Lines from the top of the entries through the line that has "creatividad y espiritualidad" must be duplicated exactly, and no others.

━━━━━ Data shown ━━━━━

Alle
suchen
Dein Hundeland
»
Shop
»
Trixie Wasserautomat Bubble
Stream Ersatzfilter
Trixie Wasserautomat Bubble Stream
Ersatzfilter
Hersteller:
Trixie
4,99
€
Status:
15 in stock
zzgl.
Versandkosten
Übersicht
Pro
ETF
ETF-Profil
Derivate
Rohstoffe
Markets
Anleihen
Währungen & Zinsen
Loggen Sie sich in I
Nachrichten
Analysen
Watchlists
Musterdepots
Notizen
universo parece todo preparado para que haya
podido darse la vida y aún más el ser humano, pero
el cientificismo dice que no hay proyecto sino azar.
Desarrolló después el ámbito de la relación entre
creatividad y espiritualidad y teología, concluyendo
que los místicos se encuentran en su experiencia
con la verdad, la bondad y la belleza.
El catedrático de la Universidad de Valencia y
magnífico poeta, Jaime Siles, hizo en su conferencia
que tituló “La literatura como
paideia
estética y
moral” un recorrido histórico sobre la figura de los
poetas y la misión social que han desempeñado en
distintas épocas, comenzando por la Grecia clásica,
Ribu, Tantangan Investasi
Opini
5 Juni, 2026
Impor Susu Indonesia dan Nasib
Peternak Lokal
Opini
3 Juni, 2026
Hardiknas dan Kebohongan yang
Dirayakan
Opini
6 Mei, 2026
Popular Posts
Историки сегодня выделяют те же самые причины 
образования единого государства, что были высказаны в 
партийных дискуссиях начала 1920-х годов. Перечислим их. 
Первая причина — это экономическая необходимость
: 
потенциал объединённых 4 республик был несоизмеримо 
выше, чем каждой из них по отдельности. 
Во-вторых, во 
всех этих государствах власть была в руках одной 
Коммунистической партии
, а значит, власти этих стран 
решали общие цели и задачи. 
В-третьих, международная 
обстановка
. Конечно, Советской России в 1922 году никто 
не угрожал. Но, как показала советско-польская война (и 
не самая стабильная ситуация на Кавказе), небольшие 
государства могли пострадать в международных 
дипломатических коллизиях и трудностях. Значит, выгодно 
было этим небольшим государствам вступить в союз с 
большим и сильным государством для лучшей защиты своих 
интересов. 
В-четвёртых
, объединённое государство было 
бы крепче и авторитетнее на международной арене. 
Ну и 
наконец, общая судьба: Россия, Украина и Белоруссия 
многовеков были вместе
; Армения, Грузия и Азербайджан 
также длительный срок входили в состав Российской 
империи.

━━━━━

### Answer section
Alle
suchen
Dein Hundeland
»
Shop
»
Trixie Wasserautomat Bubble
Stream Ersatzfilter
Trixie Wasserautomat Bubble Stream
Ersatzfilter
Hersteller:
Trixie
4,99
€
Status:
15 in stock
zzgl.
Versandkosten
Übersicht
Pro
ETF
ETF-Profil
Derivate
Rohstoffe
Markets
Anleihen
Währungen & Zinsen
Loggen Sie sich in I
Nachrichten
Analysen
Watchlists
Musterdepots
Notizen
universo parece todo preparado para que haya
podido darse la vida y aún más el ser humano, pero
el cientificismo dice que no hay proyecto sino azar.
Desarrolló después el ámbito de la relación entre
creatividad y espiritualidad y teología, concluyendo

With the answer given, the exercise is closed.